Assignment
In your copy of the listing below, reproduce each word exactly and include no pictures.

#### Data below ####

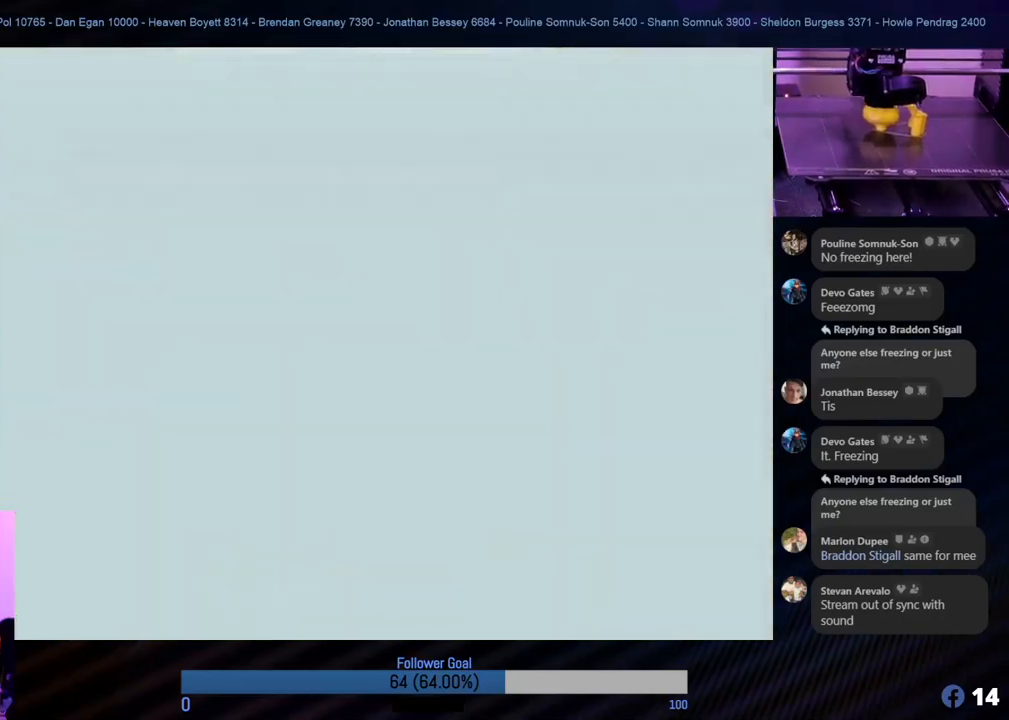
{"buttons": [], "left_stick": "center", "events": []}
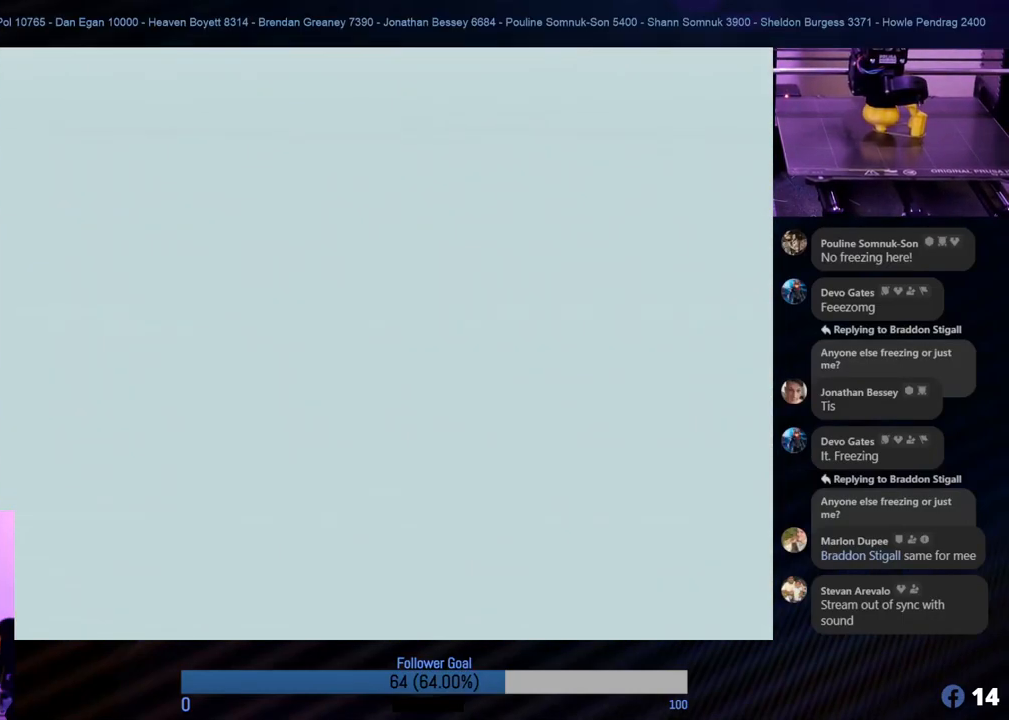
{"buttons": [], "left_stick": "center", "events": []}
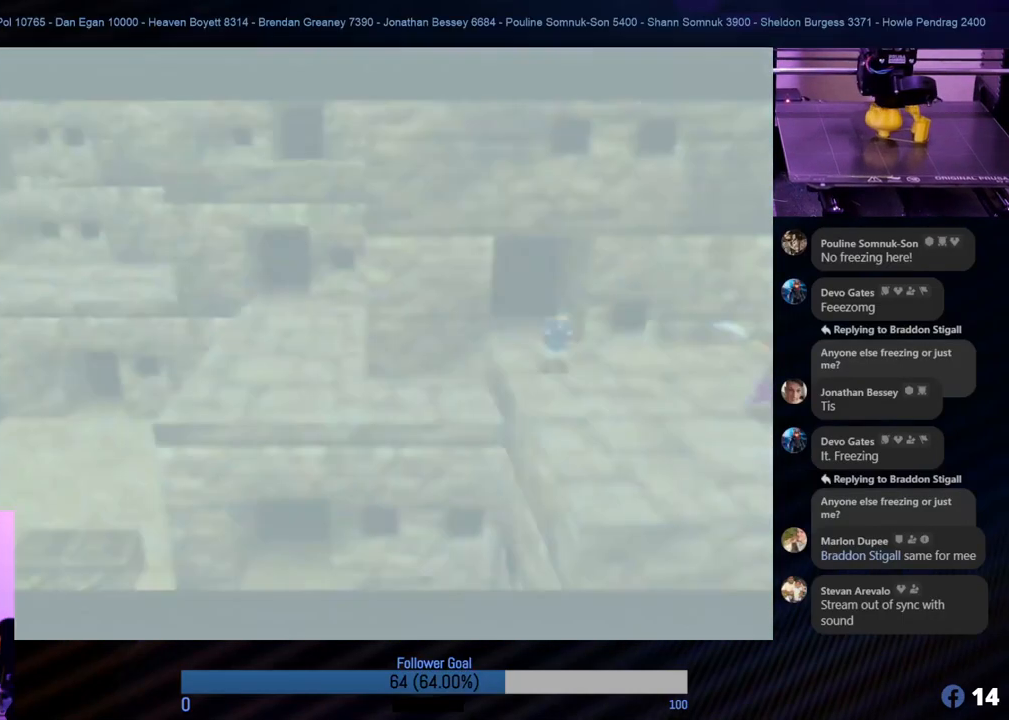
{"buttons": [], "left_stick": "center", "events": []}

####

Output for this task
{"buttons": [], "left_stick": "center", "events": []}
{"buttons": [], "left_stick": "center", "events": []}
{"buttons": [], "left_stick": "center", "events": []}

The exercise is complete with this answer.